We live in a competitive world. We live in a culture that all too often encourages separation rather than unity. It is the language of the Pharisee that says: “Thank God I’m not like that person - the criminal, the alcoholic or the drug addict, the gay person, the homeless person…the sinner!”

Mother Teresa of Calcutta once said that most all of the problems we experience are because we have forgotten that we belong to one another. I want to believe that we are getting better at understanding the importance of that prophetic statement, but I don’t know that we are. I don’t know if we are narrowing the distance between what divides us from one another. Even more troubling is the consideration that some may not even want to narrow the gap, but instead widen it. We see it all around us in social classism, politics, racism, gender inequality and all other forms of marginalization and discrimination.

Religion does it too. The language might sound like this: “Thank God I’m not like the Muslim, the Jew, the Christian or the Hindu. And within our own Christian tradition the language sometimes seems even louder: “Thank God I’m not like those on the Christian conservative right, or the Christian progressive left. Thank God I’m not like the Baptists, the Catholics, or the Episcopalians. This kind of thinking is dangerous because eventually it leads to groups claiming God more for one side than the other and elevation into religious exceptionalism.

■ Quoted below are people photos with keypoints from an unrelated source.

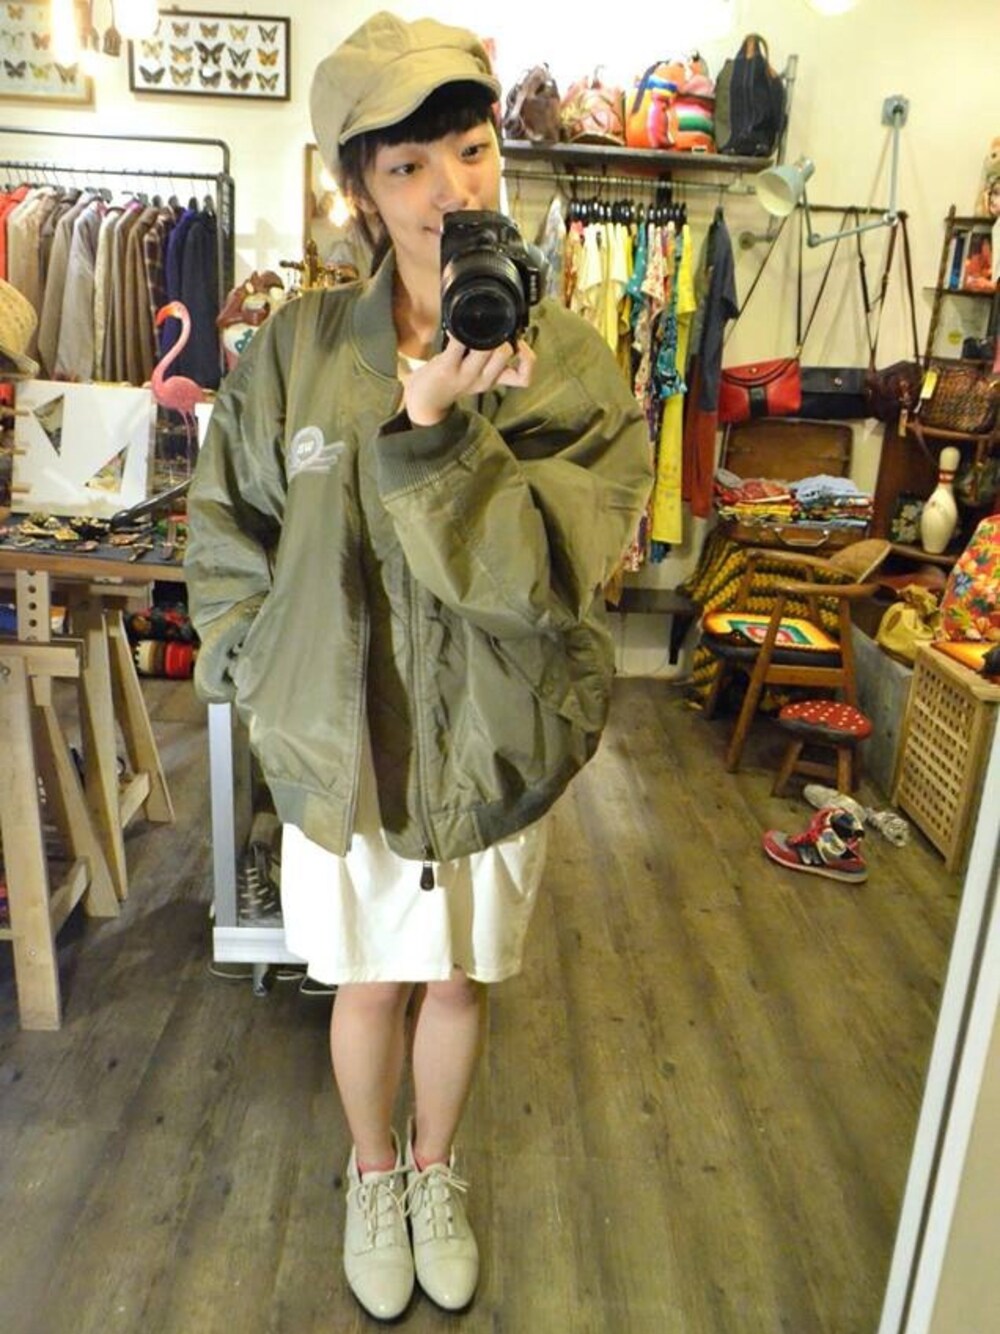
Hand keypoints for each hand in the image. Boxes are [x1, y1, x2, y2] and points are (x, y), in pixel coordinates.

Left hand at [403, 337, 535, 426]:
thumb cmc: (452, 380)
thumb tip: (503, 328)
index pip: (524, 378)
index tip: (520, 346)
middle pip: (505, 352)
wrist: (424, 401)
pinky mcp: (447, 368)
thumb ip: (492, 359)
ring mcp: (466, 375)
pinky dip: (458, 331)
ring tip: (475, 329)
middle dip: (502, 335)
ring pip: (486, 348)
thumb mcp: (478, 375)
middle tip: (492, 330)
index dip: (528, 360)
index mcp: (494, 380)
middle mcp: (484, 380)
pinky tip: (455, 326)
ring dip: (483, 333)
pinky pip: (458, 343)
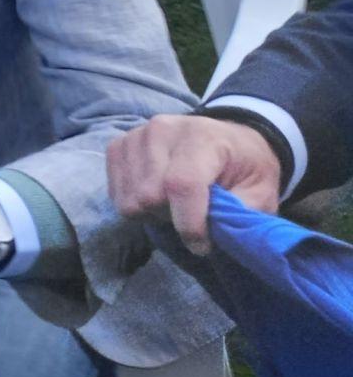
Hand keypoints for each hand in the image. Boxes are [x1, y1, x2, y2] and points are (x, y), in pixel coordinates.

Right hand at [108, 113, 285, 252]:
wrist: (229, 138)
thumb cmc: (246, 167)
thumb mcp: (262, 191)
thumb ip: (241, 212)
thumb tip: (215, 233)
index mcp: (202, 138)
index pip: (182, 184)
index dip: (189, 223)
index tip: (202, 245)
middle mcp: (161, 131)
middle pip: (149, 196)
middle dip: (171, 218)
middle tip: (192, 218)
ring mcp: (135, 136)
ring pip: (129, 198)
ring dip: (152, 213)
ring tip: (174, 205)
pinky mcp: (118, 146)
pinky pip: (115, 192)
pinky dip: (136, 204)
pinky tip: (157, 197)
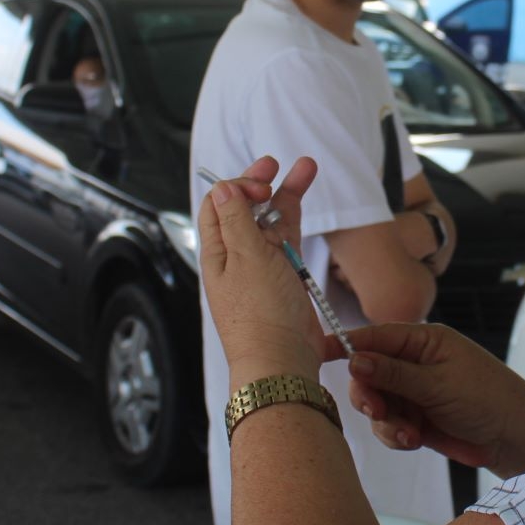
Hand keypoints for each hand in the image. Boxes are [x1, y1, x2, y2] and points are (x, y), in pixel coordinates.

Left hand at [199, 156, 327, 374]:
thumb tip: (224, 188)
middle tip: (275, 164)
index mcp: (217, 252)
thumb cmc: (259, 316)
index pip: (219, 205)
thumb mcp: (245, 258)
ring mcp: (262, 268)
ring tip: (307, 169)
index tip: (262, 185)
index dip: (238, 186)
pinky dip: (295, 221)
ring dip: (286, 196)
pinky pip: (287, 243)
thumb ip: (236, 220)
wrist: (281, 361)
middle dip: (261, 184)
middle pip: (245, 210)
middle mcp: (236, 257)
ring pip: (271, 223)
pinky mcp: (284, 279)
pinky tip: (302, 204)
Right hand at [342, 323, 524, 478]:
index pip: (375, 336)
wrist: (517, 438)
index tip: (316, 352)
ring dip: (386, 422)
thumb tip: (353, 359)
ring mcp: (416, 391)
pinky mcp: (418, 418)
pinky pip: (390, 425)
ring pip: (377, 404)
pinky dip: (396, 434)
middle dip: (369, 395)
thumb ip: (393, 373)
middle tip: (376, 412)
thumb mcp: (437, 384)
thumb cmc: (487, 399)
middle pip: (369, 374)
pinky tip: (414, 440)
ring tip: (408, 435)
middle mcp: (416, 362)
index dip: (344, 344)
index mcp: (424, 340)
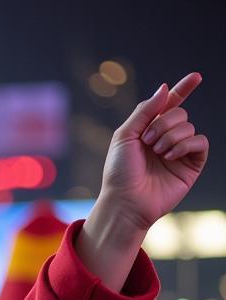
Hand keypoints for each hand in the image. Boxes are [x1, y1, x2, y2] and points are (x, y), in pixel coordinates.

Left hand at [97, 74, 208, 235]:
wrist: (125, 201)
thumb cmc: (119, 172)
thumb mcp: (124, 136)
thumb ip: (144, 111)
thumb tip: (165, 88)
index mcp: (148, 131)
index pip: (170, 105)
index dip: (183, 89)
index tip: (196, 77)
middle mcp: (165, 139)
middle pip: (179, 113)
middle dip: (163, 123)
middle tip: (148, 142)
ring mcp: (179, 152)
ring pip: (188, 127)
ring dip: (171, 136)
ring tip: (157, 153)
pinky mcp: (191, 165)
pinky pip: (200, 142)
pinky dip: (186, 144)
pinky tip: (171, 156)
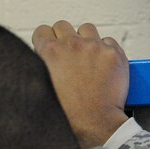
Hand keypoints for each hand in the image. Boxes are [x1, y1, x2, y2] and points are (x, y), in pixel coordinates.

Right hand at [32, 20, 128, 148]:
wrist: (93, 123)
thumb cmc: (66, 113)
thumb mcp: (38, 90)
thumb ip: (36, 69)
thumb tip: (36, 62)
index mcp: (49, 53)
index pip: (42, 30)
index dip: (43, 40)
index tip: (47, 49)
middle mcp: (71, 45)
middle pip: (62, 25)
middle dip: (62, 38)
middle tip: (65, 55)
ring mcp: (95, 47)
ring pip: (87, 29)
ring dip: (84, 40)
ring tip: (84, 58)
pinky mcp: (113, 53)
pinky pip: (108, 42)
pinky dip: (104, 51)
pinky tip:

We all have different ways in which to approach God. When I look around it is clear to me that there are indeed many ways to understand God and many paths to reach God. For me, the face of God is that of Jesus, and the path to living fully into God’s desire is to follow the lifestyle and teachings of the poor one from Nazareth. But this doesn’t mean in any way that people who are following other paths are lost. It also does not mean that I am any less of a Christian because my heart is open to honoring other’s paths to enlightenment. In fact the more I engage in authentic, loving, respectful dialogue with others of different spiritual paths, the stronger my Christian identity becomes. I have come to learn that if you want to get close to God – get close to God’s people – all of them.

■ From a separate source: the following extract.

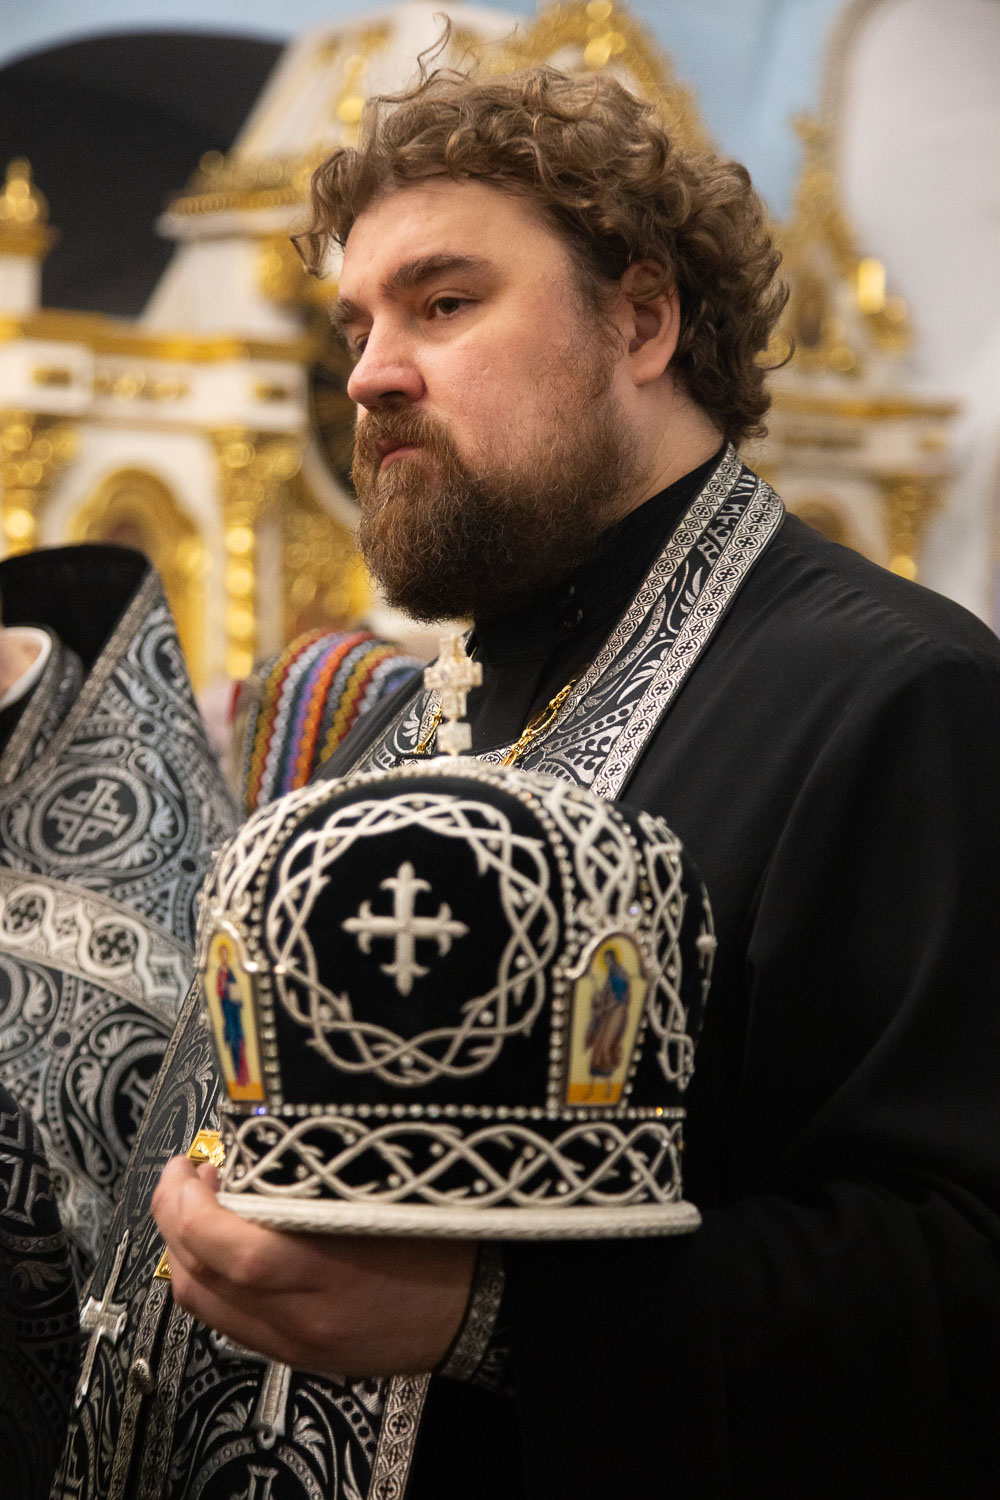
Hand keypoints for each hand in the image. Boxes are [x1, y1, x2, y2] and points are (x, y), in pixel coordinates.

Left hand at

I often feel that the only way for us to narrow the divide between nations and peoples are to come to a true understanding of God being for all people everywhere. God created the beautiful blue sky for all of us, not just some of us. God created the sun to warm the faces of all of God’s beautiful people, not just some of them. God created the human heart as life-force, as compassion, as love – within all people, not just within a few.

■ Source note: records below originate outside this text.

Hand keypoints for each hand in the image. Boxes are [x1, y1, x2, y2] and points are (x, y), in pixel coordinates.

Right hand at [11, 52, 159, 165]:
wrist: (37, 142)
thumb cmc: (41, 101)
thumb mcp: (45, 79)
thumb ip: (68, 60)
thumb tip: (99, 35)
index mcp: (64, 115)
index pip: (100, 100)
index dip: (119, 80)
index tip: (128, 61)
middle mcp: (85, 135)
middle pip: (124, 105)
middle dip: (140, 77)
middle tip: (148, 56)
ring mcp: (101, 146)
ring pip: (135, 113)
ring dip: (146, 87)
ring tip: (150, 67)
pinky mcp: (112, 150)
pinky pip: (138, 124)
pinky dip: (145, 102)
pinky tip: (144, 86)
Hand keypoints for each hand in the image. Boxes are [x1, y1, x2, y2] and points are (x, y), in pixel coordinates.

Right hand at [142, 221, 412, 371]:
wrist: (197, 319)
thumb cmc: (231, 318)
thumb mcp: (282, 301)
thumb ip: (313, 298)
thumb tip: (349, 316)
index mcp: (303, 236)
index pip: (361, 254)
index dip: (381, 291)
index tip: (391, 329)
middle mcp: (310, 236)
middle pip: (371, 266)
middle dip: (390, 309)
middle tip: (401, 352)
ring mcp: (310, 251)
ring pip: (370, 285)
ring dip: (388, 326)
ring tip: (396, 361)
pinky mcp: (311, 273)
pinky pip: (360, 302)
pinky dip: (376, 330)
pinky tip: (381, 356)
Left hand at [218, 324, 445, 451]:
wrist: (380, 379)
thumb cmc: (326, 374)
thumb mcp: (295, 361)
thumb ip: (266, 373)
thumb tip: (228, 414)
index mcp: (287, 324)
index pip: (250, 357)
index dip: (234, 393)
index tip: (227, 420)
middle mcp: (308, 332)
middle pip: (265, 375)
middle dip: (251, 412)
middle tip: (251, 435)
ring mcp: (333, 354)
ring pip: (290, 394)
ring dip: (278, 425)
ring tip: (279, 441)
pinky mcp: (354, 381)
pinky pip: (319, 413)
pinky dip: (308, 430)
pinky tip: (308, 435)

Yes, in many ways we have forgotten. But the truth remains that the image of God is in each and every one of us and the Spirit of God is shot through all of creation. If we listen closely to the language that echoes from over time and that whispers from with each human heart, we can hear it telling us that we are all equally loved and surely it is God’s desire that we would live together with that understanding, but we must choose it for ourselves. It’s not too late. We begin right here, right now, opening and expanding our hearts to others.

Now this from William Sloan Coffin: May God give you grace never to sell yourself short. Grace to risk something big for something good. Grace to remember that the world is now too dangerous for anything but truth, and too small for anything but love.